---
# Positional Index
---

## Preprocessing 
---
The index.html files are removed and 15 files from the SRE folder are shifted to stories folder. The resulting 467 files are preprocessed before creating the Positional Index. Following steps are undertaken to clean the document text:-

- Convert the text to lower case
- Perform word tokenization
- Remove punctuation marks from tokens
- Remove stopwords from tokens
- Remove blank space tokens

The documents' names, original texts and cleaned texts obtained after preprocessing are stored in a pickle file **stories_data.pkl**.

In [1]:
# Importing relevent modules for preprocessing

import re
import codecs
import pickle

from tqdm import tqdm
from pathlib import Path
from collections import OrderedDict, Counter 

from nltk.corpus import stopwords
from nltk.stem import WordNetLemmatizer
from nltk.tokenize import word_tokenize

In [2]:
# Reading the 467 documents and storing the document name and document text

Data = []
Unresolved = []

for i in Path("../Other/stories").glob("*"):
    try:
        with codecs.open(i,'r', encoding = 'utf-8', errors = 'ignore') as f:
            d = str(i).split('/')[-1]
            t =  ' '.join(f.readlines())
            Data.append({'doc_name' : d, 'text' : t})
    except:
        Unresolved.append(str(i))
        
print("Total Documents :",len(Data))
print("Unresolved Documents :",Unresolved)

Total Documents : 467
Unresolved Documents : []


In [3]:
# Function to clean text

def clean(text):
    
    # Converting text to lowercase
    text = text.lower()
    
    # Word Tokenization
    words = word_tokenize(text)
    
    # Removing all punctuation and unecessary characters from text
    for i in range(len(words)):
        words[i] = re.sub(r'[^a-z\s]',' ',words[i])
    
    # Removing stopwords from text
    stop_words = set(stopwords.words("english"))
    words = [w for w in words if not w in stop_words]
    
    # Removing blank spaces
    for i in range(len(words)):
        words[i]=words[i].strip()
        
    words = [i for i in words if i!='']
    
    cleaned_text = ' '.join(words)
    
    return cleaned_text

In [4]:
# Cleaning

for doc in tqdm(Data):
    doc['cleaned_text'] = clean(doc['text'])

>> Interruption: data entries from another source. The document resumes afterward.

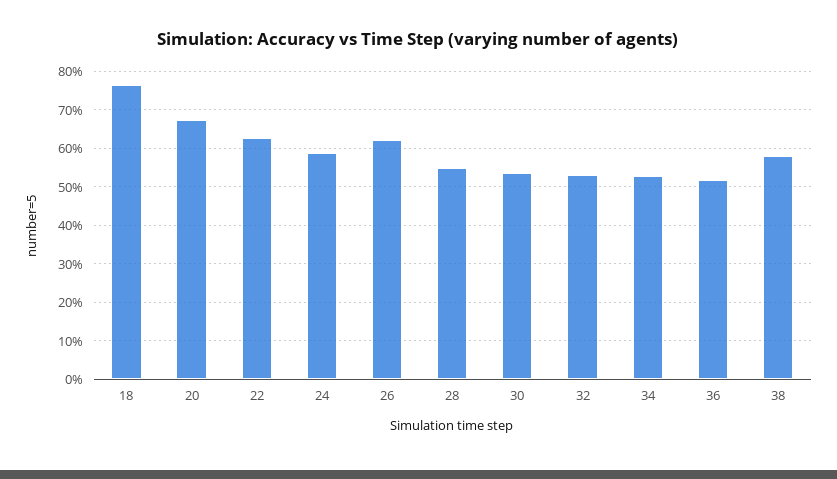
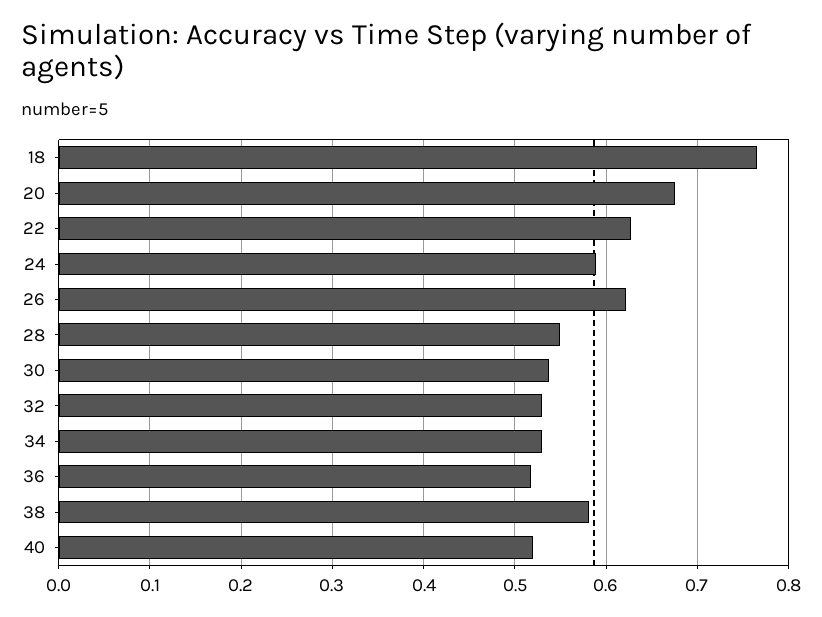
40: none -> 0.52

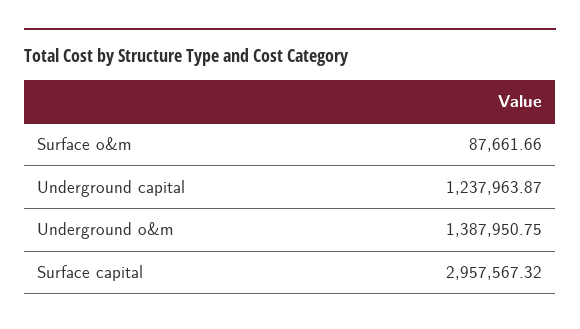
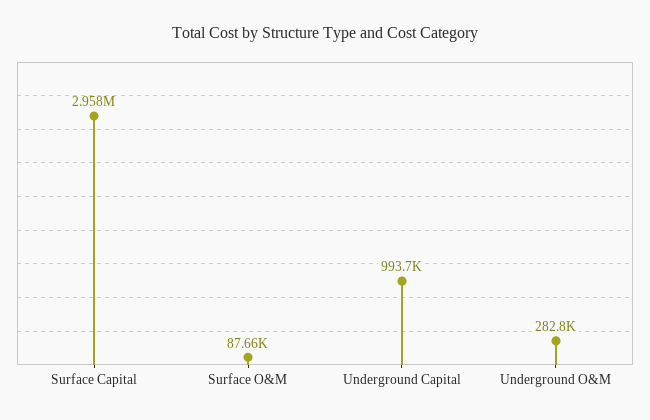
Underground capital: 1237963.87 -> 993700
Underground o&m: 1387950.75 -> 282800

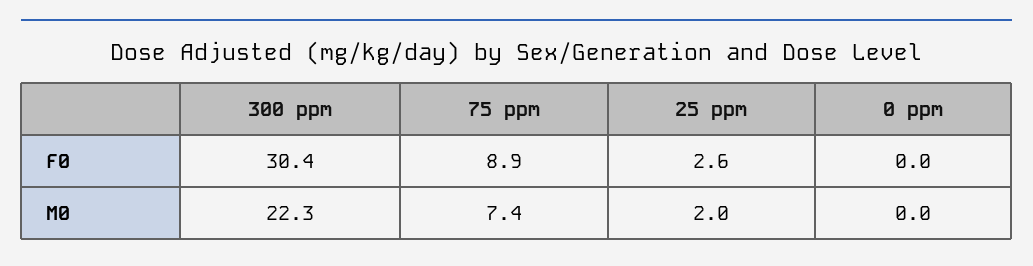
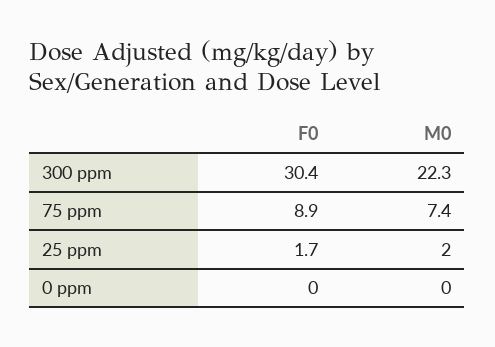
25 ppm, F0: 2.6 -> 1.7

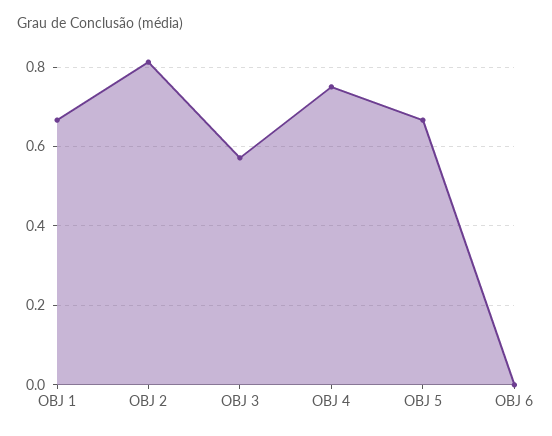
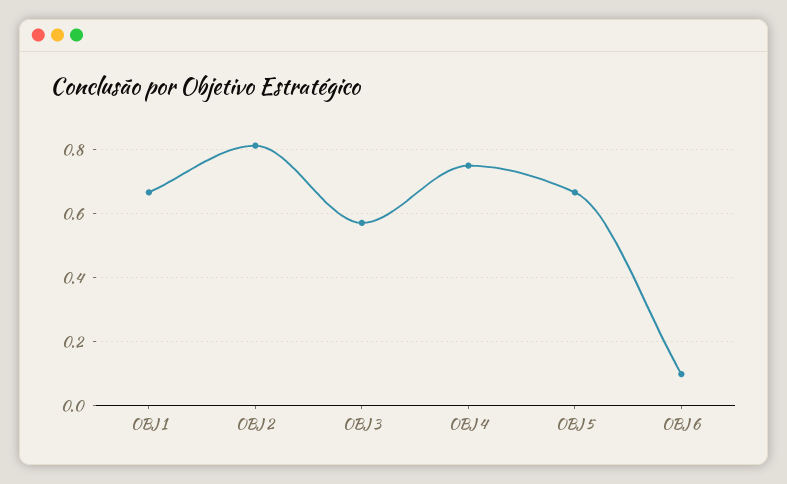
OBJ 6: 0 -> 0.1

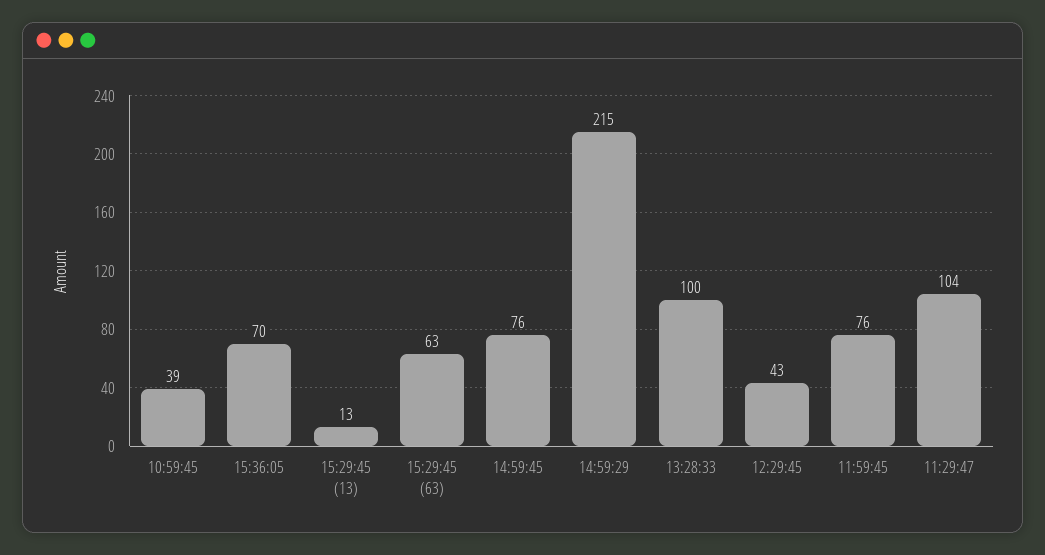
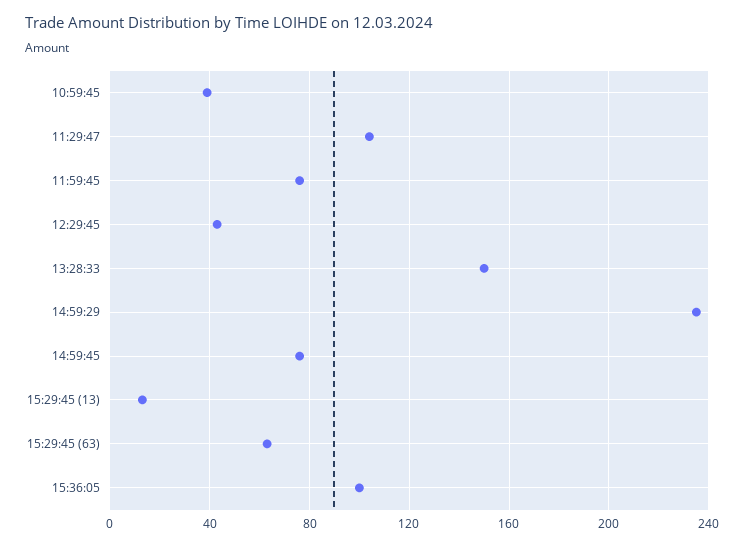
15:36:05: 70 -> 100
14:59:29: 215 -> 235
13:28:33: 100 -> 150

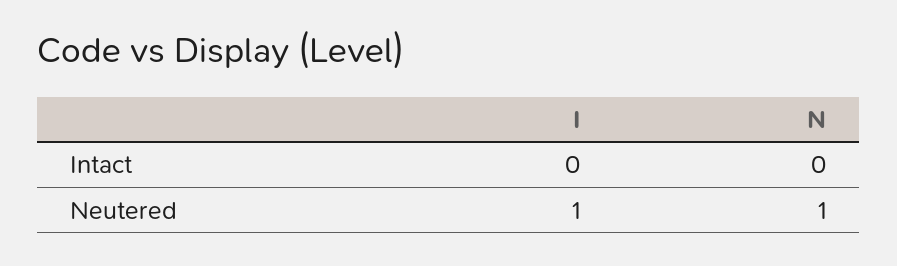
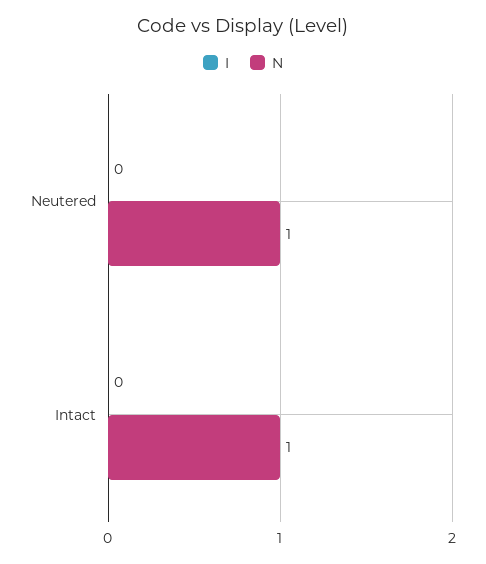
N, Intact: 0 -> 1
I, Neutered: 1 -> 0

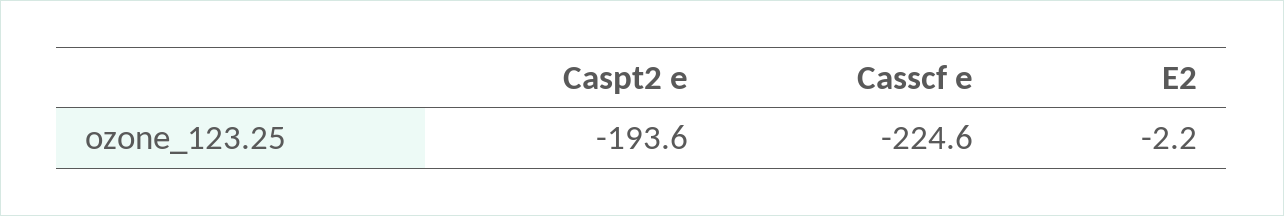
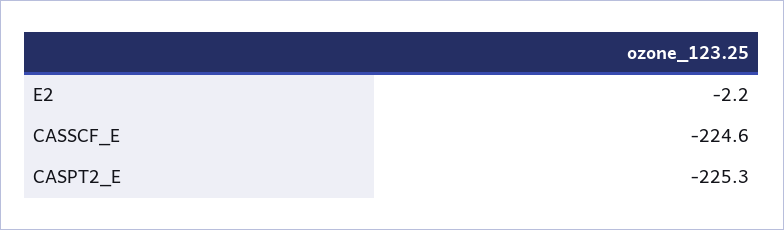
Caspt2 e: -193.6 -> -225.3

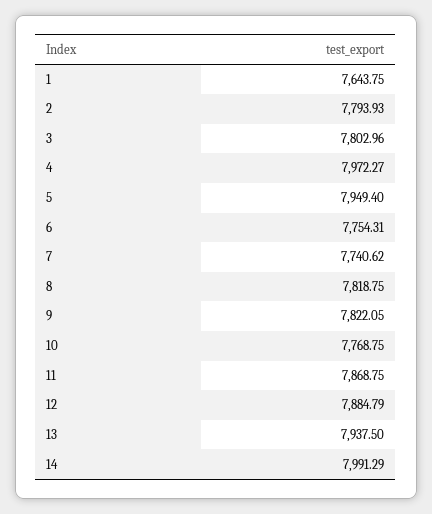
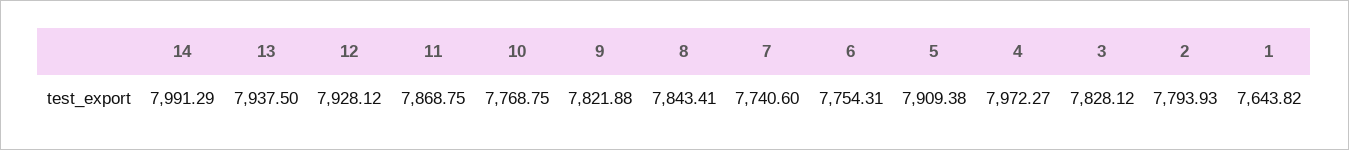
1: 7643.75 -> 7643.82
3: 7802.96 -> 7828.12
5: 7949.4 -> 7909.38
7: 7740.62 -> 7740.6
8: 7818.75 -> 7843.41
9: 7822.05 -> 7821.88
12: 7884.79 -> 7928.12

100%|██████████| 467/467 [00:25<00:00, 17.96it/s]


In [5]:
# Sorting documents in Alphabetical order

Data.sort(key = lambda x:x['doc_name'])

In [6]:
# Resolving documents

docs = {}

for i in range(len(Data)):
    docs[i]={}
    docs[i]['name']= Data[i]['doc_name']
    docs[i]['size']= len(Data[i]['cleaned_text'].split())
    docs[i]['max_frequency'] = Counter(Data[i]['cleaned_text'].split()).most_common(1)[0][1]

In [7]:
# Dumping in Pickle File

pickle.dump(Data,open('../Dumps/stories_data.pkl','wb'))
pickle.dump(docs,open('../Dumps/stories_docs.pkl','wb'))

---
## Creating Positional Index
---
For creating the index we iterate through the cleaned document texts and store the document name as well as the position of the word in the document in the posting list of the term. 

In [8]:
# Loading Cleaned Data

Data = pickle.load(open('../Dumps/stories_data.pkl','rb'))

In [9]:
# Creating Index

index = {}
for doc in Data:
    for i,term in enumerate(doc['cleaned_text'].split()):
        if term in index:
            index[term].append((doc['doc_name'],i))
        else:
            index[term] = [(doc['doc_name'],i)]

In [10]:
# Dumping in Pickle File

pickle.dump(index,open('../Dumps/positional_index.pkl','wb'))

---
## Query System   
---
For query system, we first load the index from the saved pickle file. Then we create pointers for all the words in the query and try to find the documents which contain all the words of the query in the correct order using the positional index created.

In [11]:
# Loading the Index

index = pickle.load(open('../Dumps/positional_index.pkl','rb'))

In [12]:
# Phrase Query Processing

def phrase_query(index,query):
    
    cleaned_query = clean(query).split()
    m = len(cleaned_query)
    pointers = [0 for i in range(m)]
    answer = []
    flag = True
    
    for i in range(m):
        if cleaned_query[i] not in index:
            flag = False
            break
            
    test = 0
    
    while flag:
        
        test += 1
        for i in range(m):
            if pointers[i] == len(index[cleaned_query[i]]):
                flag = False
                break
                
        if flag == False:
            break

        for i in range(1,m):
            if index[cleaned_query[i]][pointers[i]][0] != index[cleaned_query[0]][pointers[0]][0]:
                flag = False
                break
        
        if flag:
            for i in range(1,m):
                if index[cleaned_query[i]][pointers[i]][1] - index[cleaned_query[i-1]][pointers[i-1]][1] != 1:
                    flag = False
                    break
            if flag:
                answer.append(index[cleaned_query[0]][pointers[0]][0])
        
        j = 0
        for i in range(1,m):
            if index[cleaned_query[j]][pointers[j]] > index[cleaned_query[i]][pointers[i]]:
                j = i
        pointers[j] += 1
        flag = True
    unique = {}
    for i in answer:
        unique[i] = 1
    return list(unique.keys())

In [13]:
query = "good day"
results = phrase_query(index,query)
print('Number Of Documents Retrieved:',len(results))
print('List Of Documents Retrieved:- \n')
for i in results:
    print(i)

Number Of Documents Retrieved: 21
List Of Documents Retrieved:- 

13chil.txt
aesop11.txt
aesopa10.txt
brain.damage
breaks2.asc
bruce-p.txt
enchdup.hum
fantasy.hum
fantasy.txt
fic5
forgotte
history5.txt
horswolf.txt
hound-b.txt
mazarin.txt
melissa.txt
outcast.dos
sick-kid.txt
srex.txt
startrek.txt
superg1


---